(Stored records)
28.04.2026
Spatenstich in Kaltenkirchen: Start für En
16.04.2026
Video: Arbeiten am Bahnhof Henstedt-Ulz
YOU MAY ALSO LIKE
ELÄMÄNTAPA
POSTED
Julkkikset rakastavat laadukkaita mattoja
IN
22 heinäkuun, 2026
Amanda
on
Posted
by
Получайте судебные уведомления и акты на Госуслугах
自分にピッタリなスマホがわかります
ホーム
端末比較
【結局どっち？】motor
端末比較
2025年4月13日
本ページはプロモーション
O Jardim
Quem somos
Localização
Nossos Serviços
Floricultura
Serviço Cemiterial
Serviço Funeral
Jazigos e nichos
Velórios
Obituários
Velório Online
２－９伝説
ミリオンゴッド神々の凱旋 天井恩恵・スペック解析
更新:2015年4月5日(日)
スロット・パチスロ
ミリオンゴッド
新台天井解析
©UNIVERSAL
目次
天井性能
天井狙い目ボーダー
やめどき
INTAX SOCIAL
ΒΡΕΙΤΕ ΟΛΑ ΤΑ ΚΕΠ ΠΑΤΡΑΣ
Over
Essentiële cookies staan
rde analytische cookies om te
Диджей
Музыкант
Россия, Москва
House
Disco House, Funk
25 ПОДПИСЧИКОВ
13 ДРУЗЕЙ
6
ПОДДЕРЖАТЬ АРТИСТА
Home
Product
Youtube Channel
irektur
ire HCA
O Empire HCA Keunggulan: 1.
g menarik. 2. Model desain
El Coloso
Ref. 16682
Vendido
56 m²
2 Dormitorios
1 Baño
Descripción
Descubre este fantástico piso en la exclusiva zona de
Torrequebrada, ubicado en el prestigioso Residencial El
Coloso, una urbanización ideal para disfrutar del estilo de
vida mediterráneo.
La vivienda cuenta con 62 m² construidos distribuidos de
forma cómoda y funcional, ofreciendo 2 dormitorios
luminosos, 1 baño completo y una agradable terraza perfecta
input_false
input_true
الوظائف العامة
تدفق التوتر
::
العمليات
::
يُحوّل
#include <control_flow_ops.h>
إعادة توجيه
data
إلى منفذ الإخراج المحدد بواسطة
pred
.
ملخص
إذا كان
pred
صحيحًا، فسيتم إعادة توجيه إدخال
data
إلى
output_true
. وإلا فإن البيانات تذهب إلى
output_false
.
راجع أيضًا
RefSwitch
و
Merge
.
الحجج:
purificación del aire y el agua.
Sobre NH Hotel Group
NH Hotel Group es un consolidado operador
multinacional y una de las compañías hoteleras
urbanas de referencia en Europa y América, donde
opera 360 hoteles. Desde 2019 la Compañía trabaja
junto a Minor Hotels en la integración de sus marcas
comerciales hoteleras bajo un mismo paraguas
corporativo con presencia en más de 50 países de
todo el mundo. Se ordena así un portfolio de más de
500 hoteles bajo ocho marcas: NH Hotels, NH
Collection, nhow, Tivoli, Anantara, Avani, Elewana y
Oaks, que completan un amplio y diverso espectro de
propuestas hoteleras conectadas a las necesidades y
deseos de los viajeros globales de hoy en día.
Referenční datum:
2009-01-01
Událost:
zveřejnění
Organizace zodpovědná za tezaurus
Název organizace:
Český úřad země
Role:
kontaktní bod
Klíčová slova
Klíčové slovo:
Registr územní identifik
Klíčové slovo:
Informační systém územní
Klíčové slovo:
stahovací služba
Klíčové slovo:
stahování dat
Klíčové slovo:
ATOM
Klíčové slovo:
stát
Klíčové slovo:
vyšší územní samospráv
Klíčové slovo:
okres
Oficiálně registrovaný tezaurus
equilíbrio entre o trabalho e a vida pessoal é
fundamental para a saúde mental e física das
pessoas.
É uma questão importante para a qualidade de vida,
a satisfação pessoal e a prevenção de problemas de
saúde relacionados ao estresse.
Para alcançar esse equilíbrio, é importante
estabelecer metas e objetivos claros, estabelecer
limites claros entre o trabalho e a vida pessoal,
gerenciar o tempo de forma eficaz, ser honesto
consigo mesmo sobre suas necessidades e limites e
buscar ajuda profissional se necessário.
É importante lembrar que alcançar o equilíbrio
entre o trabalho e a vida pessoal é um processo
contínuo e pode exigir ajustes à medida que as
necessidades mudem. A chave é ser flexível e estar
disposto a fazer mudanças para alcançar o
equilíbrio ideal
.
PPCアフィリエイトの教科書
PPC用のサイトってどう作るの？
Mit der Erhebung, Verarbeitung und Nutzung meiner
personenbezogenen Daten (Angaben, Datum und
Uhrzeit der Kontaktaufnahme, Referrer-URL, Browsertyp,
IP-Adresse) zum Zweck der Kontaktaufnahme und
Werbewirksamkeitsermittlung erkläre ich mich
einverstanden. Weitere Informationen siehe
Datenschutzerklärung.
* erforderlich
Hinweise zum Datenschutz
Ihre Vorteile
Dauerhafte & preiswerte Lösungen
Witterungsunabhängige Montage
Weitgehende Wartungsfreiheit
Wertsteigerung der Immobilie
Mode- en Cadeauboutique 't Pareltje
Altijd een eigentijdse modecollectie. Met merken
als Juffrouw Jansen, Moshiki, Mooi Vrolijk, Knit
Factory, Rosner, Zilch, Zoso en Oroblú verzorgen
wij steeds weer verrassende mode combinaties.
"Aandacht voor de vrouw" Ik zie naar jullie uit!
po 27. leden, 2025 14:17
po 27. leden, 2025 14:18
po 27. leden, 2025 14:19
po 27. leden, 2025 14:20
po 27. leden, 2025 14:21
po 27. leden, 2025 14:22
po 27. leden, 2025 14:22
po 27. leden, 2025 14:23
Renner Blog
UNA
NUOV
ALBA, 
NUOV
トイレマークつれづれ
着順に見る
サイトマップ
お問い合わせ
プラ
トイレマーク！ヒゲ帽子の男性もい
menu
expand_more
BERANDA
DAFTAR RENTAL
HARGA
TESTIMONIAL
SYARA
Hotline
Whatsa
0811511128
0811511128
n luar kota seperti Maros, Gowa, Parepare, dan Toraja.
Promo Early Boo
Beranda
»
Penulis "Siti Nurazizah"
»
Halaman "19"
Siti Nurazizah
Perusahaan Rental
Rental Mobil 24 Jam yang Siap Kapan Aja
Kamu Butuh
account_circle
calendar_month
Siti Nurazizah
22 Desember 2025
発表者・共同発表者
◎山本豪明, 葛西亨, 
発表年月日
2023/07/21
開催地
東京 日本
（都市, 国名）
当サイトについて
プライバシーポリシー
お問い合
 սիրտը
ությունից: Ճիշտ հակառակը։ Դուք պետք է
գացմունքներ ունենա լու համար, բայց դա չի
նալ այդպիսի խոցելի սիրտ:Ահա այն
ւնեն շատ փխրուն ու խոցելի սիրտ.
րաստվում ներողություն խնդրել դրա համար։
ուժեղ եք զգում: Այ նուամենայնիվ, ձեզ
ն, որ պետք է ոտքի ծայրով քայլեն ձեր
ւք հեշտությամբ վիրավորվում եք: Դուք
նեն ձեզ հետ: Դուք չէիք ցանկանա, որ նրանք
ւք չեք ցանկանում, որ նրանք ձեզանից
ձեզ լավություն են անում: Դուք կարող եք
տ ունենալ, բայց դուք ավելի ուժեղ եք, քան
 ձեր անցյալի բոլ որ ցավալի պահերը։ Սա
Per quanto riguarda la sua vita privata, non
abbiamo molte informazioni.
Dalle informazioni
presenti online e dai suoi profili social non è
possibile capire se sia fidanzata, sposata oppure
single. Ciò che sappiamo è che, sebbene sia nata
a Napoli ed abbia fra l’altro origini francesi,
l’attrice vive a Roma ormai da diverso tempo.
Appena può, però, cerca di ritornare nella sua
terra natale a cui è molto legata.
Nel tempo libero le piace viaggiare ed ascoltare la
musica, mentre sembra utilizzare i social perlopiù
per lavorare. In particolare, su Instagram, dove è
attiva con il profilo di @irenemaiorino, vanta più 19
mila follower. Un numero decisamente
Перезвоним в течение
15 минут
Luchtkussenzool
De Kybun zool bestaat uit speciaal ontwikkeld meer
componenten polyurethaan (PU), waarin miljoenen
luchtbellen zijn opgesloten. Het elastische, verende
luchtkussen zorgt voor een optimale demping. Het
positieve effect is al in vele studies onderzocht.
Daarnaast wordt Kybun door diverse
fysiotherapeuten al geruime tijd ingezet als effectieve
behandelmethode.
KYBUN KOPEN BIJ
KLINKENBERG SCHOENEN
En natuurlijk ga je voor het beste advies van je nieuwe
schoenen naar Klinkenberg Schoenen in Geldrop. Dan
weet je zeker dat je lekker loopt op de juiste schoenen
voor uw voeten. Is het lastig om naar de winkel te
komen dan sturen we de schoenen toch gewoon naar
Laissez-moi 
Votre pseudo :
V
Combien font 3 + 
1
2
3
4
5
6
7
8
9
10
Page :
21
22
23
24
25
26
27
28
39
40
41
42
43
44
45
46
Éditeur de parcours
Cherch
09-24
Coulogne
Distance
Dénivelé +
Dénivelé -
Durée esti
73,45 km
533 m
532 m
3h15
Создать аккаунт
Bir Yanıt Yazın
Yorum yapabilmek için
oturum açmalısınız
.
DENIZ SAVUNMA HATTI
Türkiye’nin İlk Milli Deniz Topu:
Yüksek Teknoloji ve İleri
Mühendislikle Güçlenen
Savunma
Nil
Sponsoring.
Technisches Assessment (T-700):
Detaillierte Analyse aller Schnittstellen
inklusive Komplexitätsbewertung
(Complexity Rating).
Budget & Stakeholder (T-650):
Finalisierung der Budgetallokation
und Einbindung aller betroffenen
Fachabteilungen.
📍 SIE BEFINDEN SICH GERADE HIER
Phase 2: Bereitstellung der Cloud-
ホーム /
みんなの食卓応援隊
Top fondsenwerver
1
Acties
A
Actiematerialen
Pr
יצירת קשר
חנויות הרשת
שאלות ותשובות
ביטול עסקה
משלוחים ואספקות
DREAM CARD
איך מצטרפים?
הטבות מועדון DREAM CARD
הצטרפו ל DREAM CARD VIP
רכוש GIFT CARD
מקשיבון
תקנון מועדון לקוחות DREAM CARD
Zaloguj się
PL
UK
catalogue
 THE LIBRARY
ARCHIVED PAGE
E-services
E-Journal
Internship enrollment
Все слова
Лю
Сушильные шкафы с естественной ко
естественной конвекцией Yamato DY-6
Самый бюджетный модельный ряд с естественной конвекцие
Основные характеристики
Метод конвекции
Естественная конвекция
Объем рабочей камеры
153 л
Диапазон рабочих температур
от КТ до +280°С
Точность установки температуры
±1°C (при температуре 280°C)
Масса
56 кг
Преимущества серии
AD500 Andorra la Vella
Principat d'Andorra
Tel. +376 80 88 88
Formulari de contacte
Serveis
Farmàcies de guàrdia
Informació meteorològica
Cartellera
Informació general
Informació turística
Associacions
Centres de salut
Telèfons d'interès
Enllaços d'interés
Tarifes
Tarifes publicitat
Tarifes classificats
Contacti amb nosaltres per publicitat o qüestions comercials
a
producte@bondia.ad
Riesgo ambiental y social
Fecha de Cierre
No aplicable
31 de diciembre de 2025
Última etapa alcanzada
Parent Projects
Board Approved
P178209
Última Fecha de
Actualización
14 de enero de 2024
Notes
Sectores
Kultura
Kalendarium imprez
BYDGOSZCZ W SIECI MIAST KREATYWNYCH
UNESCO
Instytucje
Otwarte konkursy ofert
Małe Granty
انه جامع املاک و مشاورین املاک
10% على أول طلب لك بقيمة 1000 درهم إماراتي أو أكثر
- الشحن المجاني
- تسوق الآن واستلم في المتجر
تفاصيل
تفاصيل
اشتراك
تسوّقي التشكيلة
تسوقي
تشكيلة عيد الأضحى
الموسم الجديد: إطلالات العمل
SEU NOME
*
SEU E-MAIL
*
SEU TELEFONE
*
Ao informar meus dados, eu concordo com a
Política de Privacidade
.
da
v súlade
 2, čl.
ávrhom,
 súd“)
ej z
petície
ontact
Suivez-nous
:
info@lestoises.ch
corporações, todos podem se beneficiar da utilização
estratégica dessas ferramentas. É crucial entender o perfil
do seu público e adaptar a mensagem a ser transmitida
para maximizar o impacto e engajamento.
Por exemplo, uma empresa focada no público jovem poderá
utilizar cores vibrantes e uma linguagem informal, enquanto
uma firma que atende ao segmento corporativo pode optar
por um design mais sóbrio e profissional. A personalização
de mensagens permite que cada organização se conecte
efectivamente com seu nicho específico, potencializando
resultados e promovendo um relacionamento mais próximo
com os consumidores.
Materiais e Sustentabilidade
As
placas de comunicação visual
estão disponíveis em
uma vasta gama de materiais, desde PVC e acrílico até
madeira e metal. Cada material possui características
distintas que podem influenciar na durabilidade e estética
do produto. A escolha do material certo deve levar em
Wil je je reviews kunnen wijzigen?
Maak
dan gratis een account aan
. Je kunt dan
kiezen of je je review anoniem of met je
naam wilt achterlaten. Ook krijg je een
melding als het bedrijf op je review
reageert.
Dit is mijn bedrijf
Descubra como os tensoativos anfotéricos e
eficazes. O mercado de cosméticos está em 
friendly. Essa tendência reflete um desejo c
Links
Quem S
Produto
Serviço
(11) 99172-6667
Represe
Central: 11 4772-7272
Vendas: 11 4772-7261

Required action>
Looking at the data above, return every line from the one with "חנויות הרשת" down to the one with "Самый бюджетный модельный", exactly and inclusively.

Answer>
חנויות הרשת
שאלות ותשובות
ביטול עסקה
משלוחים ואספקות
DREAM CARD
איך מצטרפים?
הטבות מועדון DREAM CARD
הצטרפו ל DREAM CARD VIP
רכוש GIFT CARD
מקשיבון
תקנון מועדון לקוחות DREAM CARD
Zaloguj się
PL
UK
catalogue
 THE LIBRARY
ARCHIVED PAGE
E-services
E-Journal
Internship enrollment
Все слова
Лю
Сушильные шкафы с естественной ко
естественной конвекцией Yamato DY-6
Самый бюджетный модельный ряд с естественной конвекцие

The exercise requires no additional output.